Ingredients
The following ingredients have 4 Servings
- 3 Tbsp almond butter (45 g)
- 1 Tbsp soy sauce (or tamari for gf, 15 mL)
- 1 Tbsp lime juice (15 mL)
- 1 Tbsp honey (or maple syrup, 15 mL)
- 1 tsp grated ginger (5 g)
- 1 Tbsp hot water (15 mL)
- 8 radishes
- ¼ head red cabbage
- 1 red bell pepper
- 1 avocado
- 1 red or chioggia beet
- ½ cup basil (10 g)
- 5 green onions (sliced lengthwise)
- 6 - 8 rice paper spring roll wrappers
Instruction
- Sauce: Combine all “Sauce” ingredients in a small bowl.
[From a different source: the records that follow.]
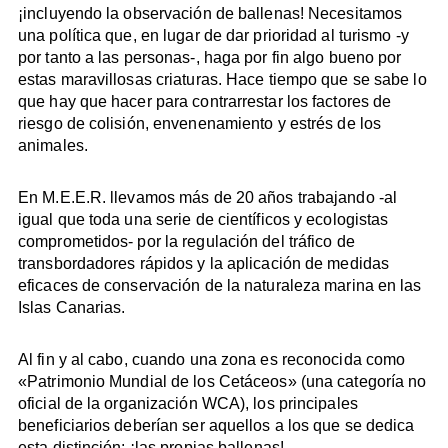
¡incluyendo la observación de ballenas! Necesitamos
una política que, en lugar de dar prioridad al turismo -y
por tanto a las personas-, haga por fin algo bueno por
estas maravillosas criaturas. Hace tiempo que se sabe lo
que hay que hacer para contrarrestar los factores de
riesgo de colisión, envenenamiento y estrés de los
animales.
En M.E.E.R. llevamos más de 20 años trabajando -al
igual que toda una serie de científicos y ecologistas
comprometidos- por la regulación del tráfico de
transbordadores rápidos y la aplicación de medidas
eficaces de conservación de la naturaleza marina en las
Islas Canarias.
Al fin y al cabo, cuando una zona es reconocida como
«Patrimonio Mundial de los Cetáceos» (una categoría no
oficial de la organización WCA), los principales
beneficiarios deberían ser aquellos a los que se dedica
esta distinción: ¡las propias ballenas!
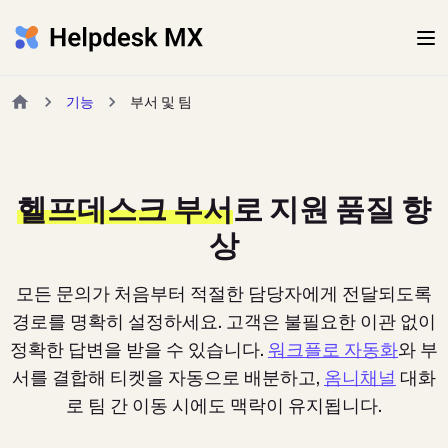
기능
부서 및 팀
헬프데스크 부서
로 지원 품질 향
상
모든 문의가 처음부터 적절한 담당자에게 전달되도록
경로를 명확히 설정하세요. 고객은 불필요한 이관 없이
정확한 답변을 받을 수 있습니다.
워크플로 자동화
와 부
서를 결합해 티켓을 자동으로 배분하고,
옴니채널
대화
로 팀 간 이동 시에도 맥락이 유지됩니다.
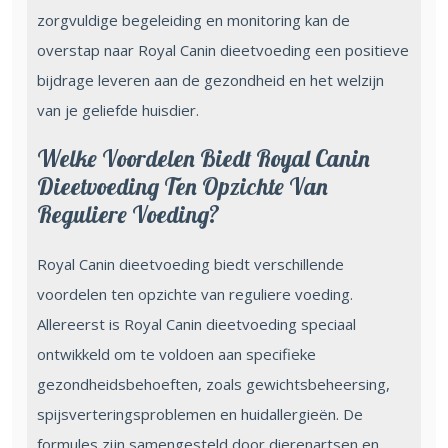
zorgvuldige begeleiding en monitoring kan de
overstap naar Royal Canin dieetvoeding een positieve
bijdrage leveren aan de gezondheid en het welzijn
van je geliefde huisdier.
Welke Voordelen Biedt Royal Canin
Dieetvoeding Ten Opzichte Van
Reguliere Voeding?
Royal Canin dieetvoeding biedt verschillende
voordelen ten opzichte van reguliere voeding.
Allereerst is Royal Canin dieetvoeding speciaal
ontwikkeld om te voldoen aan specifieke
gezondheidsbehoeften, zoals gewichtsbeheersing,
spijsverteringsproblemen en huidallergieën. De
formules zijn samengesteld door dierenartsen en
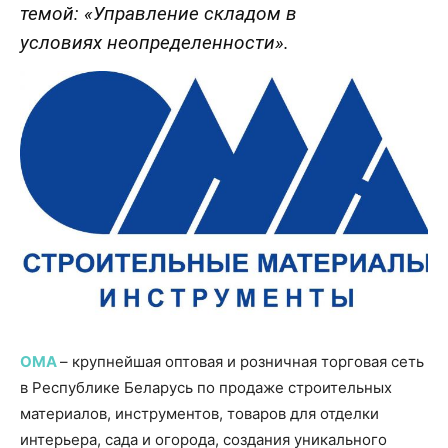
темой:
«
Управление складом в
условиях
неопределенности
».
ОМА
– крупнейшая оптовая и розничная торговая сеть
в Республике Беларусь по продаже строительных
материалов, инструментов, товаров для отделки
интерьера, сада и огорода, создания уникального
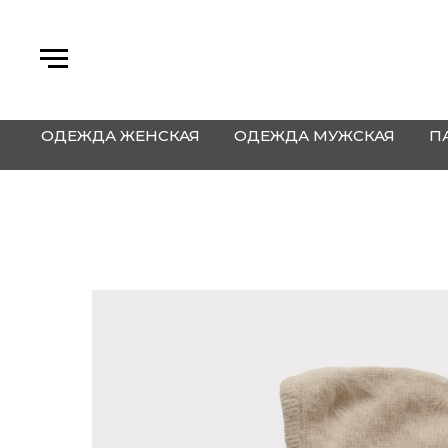
ОДЕЖДА ЖЕНСКАЯ
ОДЕЖДА МУЖСКАЯ
П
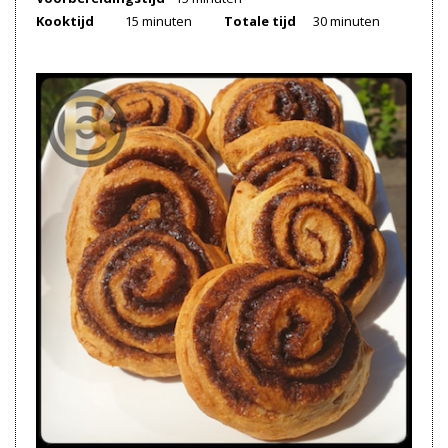
Kooktijd
15 minuten
Totale tijd
30 minuten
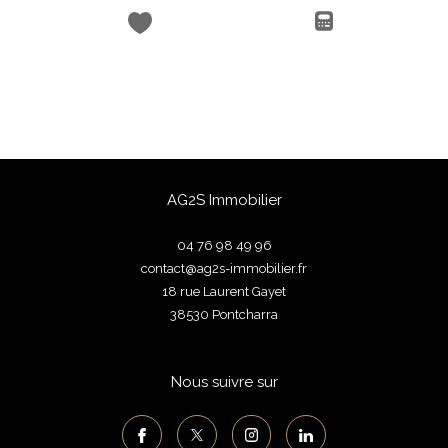
AG2S Immobilier
04 76 98 49 96
contact@ag2s-immobilier.fr
18 rue Laurent Gayet
38530
pontcharra
Nous suivre sur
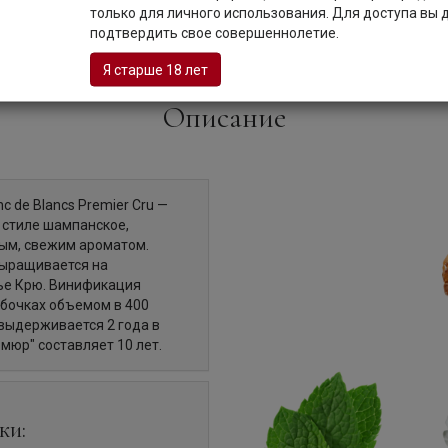
только для личного использования. Для доступа вы
подтвердить свое совершеннолетие.
Я старше 18 лет
Описание
c de Blancs Premier Cru —
 стиле шампанское,
ым, свежим ароматом.
выращивается на
мье Крю. Винификация
 бочках объемом в 400
выдерживается 2 года в
мюр" составляет 10 лет.
ки:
- Prepare: Thinly slice all veggies and arrange near your work space.
- Roll: Fill a shallow dish with hot water. Working one at a time, gently place a rice paper in the hot water for about 15 seconds, or until soft and pliable. Move the paper to a damp surface (I like to use a wooden board). Working quickly, stack veggies and herbs on the rice paper in a long narrow row, leaving about 2 inches (5 cm) on either side. Fold the sides of the rice paper over the mound, then gently roll.
- Serve: Cover finished spring rolls in a damp paper towel until ready to eat. Serve with almond butter dipping sauce.